The history of TCP/IP began in the mid 1970s when the Advanced Research Project Agency (ARPA) started working on the protocols and architecture that today is the fundament for the Internet [2]. The TCP/IP took its current form around 1977-79. By the time of 1979 so many researchers were involved in the TCP/IP project that ARPA formed an internal committee to coordinate and guide the design of the protocols and architecture of the emerging Internet. The committee was called the Internet Control and Configuration Board (ICCB) and it was active until 1983 when it was reorganized.
The Internet Architecture Board (IAB) was created from the reorganization of the ICCB. The primary task of the IAB is to set official policies. Another of its duties is to decide which protocols are a required part of the TCP/IP suite.

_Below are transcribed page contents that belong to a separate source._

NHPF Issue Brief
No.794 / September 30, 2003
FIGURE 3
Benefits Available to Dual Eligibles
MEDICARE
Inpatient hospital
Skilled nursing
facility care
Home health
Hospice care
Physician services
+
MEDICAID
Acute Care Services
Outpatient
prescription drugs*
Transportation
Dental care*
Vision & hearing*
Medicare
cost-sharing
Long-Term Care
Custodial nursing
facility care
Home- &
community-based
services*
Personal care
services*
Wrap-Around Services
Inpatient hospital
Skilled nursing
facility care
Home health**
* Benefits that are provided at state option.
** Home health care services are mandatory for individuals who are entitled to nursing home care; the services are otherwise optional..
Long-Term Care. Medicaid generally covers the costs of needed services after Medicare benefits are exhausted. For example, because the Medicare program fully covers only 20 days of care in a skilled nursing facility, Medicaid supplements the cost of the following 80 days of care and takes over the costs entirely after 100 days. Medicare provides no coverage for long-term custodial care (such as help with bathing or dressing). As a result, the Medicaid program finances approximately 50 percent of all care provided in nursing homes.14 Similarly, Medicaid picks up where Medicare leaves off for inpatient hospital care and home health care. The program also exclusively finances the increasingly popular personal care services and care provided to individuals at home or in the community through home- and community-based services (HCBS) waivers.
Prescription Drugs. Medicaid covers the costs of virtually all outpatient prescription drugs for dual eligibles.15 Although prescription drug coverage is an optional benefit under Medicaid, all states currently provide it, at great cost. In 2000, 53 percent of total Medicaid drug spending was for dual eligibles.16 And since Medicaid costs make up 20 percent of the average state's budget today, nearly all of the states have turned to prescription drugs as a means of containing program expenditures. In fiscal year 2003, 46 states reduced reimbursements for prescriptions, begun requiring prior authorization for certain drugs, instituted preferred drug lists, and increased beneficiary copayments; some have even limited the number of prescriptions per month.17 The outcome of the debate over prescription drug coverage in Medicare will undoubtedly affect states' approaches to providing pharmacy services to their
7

In 1992, when Internet was moved away from the U.S. government, the Internet Society was created. This is an international organization formed to encourage participation in the Internet around the world.
The Internet we have today began around 1980 when ARPA started converting their machines to the TCP/IP protocols. To encourage usage of the new protocols, ARPA made a low cost implementation available for university researchers. ARPA was able to reach over 90% of the university computer science departments in the US. The timing for the protocol suite was perfect because the departments were just acquiring second and third computers and connecting them together. The departments needed protocols for communications, and no other were available.
The success of the TCP/IP technology and the Internet among computer science researchers lead other groups to adopt it. The National Science Foundation soon realized the importance of computer communication, and took an active role in expanding the use of TCP/IP Internet among scientists. In 1985 networks were established around six super computer centers. In 1986 it expanded and a new wide area backbone network was created, the NSFNET. The NSFNET eventually reached all the supercomputer centers and tied them to the ARPANET.
Adoption to the TCP/IP protocols and the growth of the Internet are no longer limited to scientists and government-funded projects. By 1994 the global Internet reached over 3 million computers in 61 countries. Today the growth of the Internet is very rapid, it connects computers almost everywhere, and all of them use TCP/IP.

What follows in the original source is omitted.